Austrian Adventures: Little moments, big memories

BY HANNAH CRITES
Austria Correspondent

When I get home, I expect my family and friends to ask what my favorite part of the semester was. While it’s too soon to give an exact answer, I can tell you now that it will not be an attraction – it will not be something that I scheduled or planned. My favorite moments of the various trips I’ve taken are the moments I get lost or settle down and reflect on the day with my travel group.

We have a group of eight, four guys and four girls, and we are a bunch of odd balls who didn’t know each other well before coming to Austria. We just all had mutual friends within the group and we all came together and decided to travel Europe. It’s really funny how it works out. We have personalities of all shapes and sizes, so when you throw those personalities into the stressful situation that traveling can bring up, we are forced to form tight bonds.

So far, I have been to Salzburg, Vienna and Venice with these wacky people. We have a lot of fun together, but as I said, it’s the little moments in our trips that have a lasting impact in my mind with each trip.

We went to Venice, Italy a few weeks ago and had an amazing time visiting the various cathedrals, seeing the gondolas, feeding pigeons in St. Mark’s Square, and finding other Venetian attractions. One of the girls in my group had a family death that week and the funeral was held on the same day we were in Venice, so we decided to gather together to pray a rosary for the deceased and her family. We found a dock right on the Grand Canal and dangled our feet above the water offering comfort to our mourning friend.

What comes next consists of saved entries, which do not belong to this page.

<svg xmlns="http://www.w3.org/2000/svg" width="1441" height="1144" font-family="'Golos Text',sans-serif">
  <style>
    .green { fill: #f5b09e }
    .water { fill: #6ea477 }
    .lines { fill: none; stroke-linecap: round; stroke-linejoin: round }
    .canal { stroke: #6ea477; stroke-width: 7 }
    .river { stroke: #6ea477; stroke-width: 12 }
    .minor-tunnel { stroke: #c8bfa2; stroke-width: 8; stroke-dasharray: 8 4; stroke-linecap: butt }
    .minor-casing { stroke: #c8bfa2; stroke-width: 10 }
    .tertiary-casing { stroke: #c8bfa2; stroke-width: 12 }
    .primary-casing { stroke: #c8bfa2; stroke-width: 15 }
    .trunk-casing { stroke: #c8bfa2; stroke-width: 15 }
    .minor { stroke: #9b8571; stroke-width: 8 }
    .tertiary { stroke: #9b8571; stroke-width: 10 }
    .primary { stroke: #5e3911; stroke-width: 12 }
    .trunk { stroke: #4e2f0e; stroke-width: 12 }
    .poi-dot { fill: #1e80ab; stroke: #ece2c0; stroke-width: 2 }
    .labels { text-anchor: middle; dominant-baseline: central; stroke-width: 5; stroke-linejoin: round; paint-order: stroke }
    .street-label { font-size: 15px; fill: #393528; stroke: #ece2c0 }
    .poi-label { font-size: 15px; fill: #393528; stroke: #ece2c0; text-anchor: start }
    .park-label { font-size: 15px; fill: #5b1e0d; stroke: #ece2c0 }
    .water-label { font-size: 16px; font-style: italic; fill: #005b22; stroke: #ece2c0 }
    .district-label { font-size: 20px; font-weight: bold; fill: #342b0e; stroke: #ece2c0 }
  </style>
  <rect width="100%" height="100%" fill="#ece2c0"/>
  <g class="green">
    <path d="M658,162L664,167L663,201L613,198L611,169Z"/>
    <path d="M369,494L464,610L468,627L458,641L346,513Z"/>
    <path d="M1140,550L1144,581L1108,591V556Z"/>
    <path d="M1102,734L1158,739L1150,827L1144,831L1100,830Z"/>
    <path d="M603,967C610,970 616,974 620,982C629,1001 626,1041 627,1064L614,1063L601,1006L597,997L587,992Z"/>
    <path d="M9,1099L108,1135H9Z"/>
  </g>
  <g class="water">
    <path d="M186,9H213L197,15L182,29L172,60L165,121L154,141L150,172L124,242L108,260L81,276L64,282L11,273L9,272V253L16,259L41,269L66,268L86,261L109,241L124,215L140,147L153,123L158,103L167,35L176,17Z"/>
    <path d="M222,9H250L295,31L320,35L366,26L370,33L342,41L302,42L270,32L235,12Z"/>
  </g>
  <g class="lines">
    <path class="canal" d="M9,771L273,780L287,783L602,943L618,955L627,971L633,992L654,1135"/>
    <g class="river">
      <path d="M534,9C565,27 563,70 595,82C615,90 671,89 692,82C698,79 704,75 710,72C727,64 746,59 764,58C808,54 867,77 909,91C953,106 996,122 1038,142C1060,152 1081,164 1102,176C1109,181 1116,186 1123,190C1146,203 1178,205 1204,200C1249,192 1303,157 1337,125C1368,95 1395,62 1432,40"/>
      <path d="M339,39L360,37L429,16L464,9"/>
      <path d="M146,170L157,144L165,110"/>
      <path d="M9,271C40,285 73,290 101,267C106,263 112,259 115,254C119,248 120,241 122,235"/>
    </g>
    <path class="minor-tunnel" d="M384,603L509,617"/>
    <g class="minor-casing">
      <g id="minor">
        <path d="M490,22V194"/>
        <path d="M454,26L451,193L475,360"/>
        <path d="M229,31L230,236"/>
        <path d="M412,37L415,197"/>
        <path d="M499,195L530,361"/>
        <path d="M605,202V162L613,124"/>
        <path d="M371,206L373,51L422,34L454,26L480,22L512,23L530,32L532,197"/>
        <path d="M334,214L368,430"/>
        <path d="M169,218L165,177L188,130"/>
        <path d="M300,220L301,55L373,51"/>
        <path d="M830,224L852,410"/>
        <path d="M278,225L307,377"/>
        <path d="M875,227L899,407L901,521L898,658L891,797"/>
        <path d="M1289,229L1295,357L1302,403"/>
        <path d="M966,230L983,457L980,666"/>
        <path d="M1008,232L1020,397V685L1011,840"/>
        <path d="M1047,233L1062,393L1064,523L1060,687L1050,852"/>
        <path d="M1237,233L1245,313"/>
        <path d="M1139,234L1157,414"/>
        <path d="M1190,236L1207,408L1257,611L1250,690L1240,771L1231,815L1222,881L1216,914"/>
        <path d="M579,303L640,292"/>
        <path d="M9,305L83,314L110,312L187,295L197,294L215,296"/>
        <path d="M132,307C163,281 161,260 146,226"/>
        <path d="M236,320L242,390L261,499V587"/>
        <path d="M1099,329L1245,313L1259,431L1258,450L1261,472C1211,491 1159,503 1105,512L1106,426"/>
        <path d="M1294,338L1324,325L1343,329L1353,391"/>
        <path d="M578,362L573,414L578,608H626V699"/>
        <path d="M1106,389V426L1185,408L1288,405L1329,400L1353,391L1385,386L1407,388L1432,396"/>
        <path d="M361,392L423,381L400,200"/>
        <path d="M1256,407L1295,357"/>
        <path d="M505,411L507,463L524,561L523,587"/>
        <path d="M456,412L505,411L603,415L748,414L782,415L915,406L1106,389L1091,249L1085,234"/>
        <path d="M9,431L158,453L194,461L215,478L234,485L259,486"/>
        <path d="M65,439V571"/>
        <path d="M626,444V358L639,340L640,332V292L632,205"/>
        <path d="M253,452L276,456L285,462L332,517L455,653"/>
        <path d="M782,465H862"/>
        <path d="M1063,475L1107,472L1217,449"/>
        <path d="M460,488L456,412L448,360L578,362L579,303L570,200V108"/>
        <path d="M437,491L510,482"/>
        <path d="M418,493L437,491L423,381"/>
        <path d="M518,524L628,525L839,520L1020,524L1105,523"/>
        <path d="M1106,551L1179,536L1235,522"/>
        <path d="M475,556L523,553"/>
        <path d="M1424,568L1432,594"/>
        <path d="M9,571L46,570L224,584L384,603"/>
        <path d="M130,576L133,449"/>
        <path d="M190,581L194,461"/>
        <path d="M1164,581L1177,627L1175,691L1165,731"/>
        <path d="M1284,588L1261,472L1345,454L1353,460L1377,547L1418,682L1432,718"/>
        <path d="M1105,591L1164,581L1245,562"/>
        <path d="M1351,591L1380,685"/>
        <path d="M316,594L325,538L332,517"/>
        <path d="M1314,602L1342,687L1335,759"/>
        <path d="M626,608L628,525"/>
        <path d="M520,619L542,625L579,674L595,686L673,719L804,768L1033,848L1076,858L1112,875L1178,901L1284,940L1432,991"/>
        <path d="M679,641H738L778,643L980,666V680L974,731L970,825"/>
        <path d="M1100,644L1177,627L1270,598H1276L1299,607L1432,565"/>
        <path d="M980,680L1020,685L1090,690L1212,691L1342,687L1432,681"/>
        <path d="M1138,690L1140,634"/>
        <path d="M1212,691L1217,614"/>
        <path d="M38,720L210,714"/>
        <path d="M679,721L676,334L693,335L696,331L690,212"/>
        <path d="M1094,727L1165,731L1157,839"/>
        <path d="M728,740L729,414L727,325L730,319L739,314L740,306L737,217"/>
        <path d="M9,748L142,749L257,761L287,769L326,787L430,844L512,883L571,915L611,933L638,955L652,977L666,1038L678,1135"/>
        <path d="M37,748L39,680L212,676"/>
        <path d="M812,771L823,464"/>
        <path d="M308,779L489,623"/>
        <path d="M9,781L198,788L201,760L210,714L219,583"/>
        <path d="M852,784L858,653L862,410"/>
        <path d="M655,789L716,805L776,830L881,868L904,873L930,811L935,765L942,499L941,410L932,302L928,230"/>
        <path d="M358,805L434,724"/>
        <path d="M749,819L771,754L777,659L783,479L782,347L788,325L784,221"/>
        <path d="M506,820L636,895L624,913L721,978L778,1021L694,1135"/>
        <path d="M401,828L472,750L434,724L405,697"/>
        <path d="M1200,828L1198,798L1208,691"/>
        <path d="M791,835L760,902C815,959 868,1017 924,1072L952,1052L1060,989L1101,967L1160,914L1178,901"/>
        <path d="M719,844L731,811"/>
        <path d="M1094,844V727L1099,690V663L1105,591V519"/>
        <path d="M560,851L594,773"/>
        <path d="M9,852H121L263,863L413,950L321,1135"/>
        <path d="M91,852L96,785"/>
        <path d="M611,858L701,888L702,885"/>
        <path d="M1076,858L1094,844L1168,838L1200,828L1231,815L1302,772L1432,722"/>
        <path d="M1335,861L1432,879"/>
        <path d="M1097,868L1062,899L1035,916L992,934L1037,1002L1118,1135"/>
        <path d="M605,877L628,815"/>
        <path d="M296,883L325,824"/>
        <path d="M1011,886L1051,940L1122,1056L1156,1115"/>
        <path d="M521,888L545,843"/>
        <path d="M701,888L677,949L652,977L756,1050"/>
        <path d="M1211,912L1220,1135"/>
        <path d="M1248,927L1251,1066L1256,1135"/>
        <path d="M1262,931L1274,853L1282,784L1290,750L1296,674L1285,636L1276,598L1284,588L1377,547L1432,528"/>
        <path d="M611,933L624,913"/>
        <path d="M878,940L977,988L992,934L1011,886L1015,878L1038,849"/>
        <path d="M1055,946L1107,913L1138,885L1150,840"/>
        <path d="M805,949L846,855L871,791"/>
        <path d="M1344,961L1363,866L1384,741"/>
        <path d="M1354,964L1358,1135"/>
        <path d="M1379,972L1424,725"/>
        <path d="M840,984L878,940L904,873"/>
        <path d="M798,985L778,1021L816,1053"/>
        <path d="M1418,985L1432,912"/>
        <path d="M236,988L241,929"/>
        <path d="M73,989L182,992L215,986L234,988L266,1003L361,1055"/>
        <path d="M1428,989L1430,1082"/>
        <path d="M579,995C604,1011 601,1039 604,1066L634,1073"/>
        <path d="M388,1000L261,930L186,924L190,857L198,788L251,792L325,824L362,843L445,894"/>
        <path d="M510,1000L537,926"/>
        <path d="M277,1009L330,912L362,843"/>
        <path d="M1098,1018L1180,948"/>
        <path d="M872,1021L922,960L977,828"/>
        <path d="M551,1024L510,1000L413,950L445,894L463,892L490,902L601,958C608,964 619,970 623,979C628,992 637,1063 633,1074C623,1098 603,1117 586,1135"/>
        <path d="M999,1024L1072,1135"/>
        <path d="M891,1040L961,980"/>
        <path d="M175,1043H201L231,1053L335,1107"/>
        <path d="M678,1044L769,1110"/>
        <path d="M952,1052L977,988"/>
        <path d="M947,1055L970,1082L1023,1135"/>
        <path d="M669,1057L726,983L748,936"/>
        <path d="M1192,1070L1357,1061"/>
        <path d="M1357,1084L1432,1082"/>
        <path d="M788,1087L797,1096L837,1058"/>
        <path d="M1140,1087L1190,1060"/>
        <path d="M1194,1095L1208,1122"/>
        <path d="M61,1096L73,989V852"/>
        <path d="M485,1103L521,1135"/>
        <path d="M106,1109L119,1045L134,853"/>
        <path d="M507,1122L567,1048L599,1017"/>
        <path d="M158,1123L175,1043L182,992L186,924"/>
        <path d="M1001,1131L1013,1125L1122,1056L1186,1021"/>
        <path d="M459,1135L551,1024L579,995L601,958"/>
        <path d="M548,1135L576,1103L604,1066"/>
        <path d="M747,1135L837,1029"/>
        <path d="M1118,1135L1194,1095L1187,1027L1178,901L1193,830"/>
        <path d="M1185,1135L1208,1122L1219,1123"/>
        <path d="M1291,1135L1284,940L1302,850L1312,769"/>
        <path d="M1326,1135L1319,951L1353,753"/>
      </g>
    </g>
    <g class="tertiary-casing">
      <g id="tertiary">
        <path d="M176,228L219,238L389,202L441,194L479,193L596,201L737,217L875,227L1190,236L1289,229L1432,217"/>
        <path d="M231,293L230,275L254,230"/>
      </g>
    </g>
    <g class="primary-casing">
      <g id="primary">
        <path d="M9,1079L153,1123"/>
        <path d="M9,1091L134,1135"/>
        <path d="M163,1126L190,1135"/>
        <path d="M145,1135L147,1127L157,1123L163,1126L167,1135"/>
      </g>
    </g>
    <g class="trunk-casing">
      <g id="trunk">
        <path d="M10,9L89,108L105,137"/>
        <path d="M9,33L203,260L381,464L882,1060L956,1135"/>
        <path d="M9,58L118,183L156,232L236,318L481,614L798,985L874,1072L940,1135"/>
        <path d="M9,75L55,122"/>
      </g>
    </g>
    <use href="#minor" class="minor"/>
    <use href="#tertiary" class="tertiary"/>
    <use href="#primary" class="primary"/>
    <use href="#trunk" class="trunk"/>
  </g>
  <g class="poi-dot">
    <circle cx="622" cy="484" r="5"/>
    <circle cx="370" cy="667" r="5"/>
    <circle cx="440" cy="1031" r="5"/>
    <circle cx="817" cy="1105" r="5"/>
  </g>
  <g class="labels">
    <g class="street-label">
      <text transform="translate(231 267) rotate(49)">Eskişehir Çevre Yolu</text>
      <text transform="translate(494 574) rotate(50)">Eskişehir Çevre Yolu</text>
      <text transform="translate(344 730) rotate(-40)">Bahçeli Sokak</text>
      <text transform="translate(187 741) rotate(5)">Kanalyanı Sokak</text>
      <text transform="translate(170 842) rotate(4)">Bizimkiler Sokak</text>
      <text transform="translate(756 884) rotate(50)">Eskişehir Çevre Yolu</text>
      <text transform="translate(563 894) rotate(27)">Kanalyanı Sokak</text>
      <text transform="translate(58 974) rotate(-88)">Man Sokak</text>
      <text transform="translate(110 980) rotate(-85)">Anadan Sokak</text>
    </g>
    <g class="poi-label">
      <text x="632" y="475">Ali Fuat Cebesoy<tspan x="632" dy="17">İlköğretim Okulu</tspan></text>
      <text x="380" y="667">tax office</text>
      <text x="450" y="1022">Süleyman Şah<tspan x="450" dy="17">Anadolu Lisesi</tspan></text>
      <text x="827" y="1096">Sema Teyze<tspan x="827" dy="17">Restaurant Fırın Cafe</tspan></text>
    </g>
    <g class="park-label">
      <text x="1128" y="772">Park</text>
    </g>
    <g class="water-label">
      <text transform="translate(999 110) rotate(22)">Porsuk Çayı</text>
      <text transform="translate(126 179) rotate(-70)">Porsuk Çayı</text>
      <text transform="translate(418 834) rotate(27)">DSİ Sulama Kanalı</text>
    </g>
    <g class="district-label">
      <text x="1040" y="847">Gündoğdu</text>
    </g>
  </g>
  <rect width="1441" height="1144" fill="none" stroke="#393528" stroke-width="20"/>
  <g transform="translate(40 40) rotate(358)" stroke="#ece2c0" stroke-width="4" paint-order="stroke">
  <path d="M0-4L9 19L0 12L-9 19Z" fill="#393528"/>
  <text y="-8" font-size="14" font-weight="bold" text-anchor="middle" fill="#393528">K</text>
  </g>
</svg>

Once we were done praying the rosary, we continued to sit on that dock and watch the sun go down over the city. As the sky filled with color, we talked about anything and everything. We admired the beauty of the city from afar and thanked God for the opportunity to travel. Once the sun had set, we wandered around the city, which was equally beautiful at night, and stayed up late in our hotel playing cards.

It’s the simple moments I want to remember about traveling in Europe. It’s the moments when the four history majors in our group start acting like kids in a candy store while wandering through a medieval castle, the moments of wandering around an Italian street market with a close friend in search of the cheapest “Italia” sweatshirt we can find, the moments of getting a little lost and stumbling into a residential area and being able to see how the locals live, it’s the moments of sitting on the water and supporting a mourning friend.

I hope our travel group stays close once we get back to main campus. Two of them are commuters, one of them is leaving Franciscan, another is graduating in May, and I am headed to Washington D.C. for a journalism program for the spring semester, so we’ll do what we can to stay close. The memories of those moments that are my favorite will be the thing that keeps that bond going strong.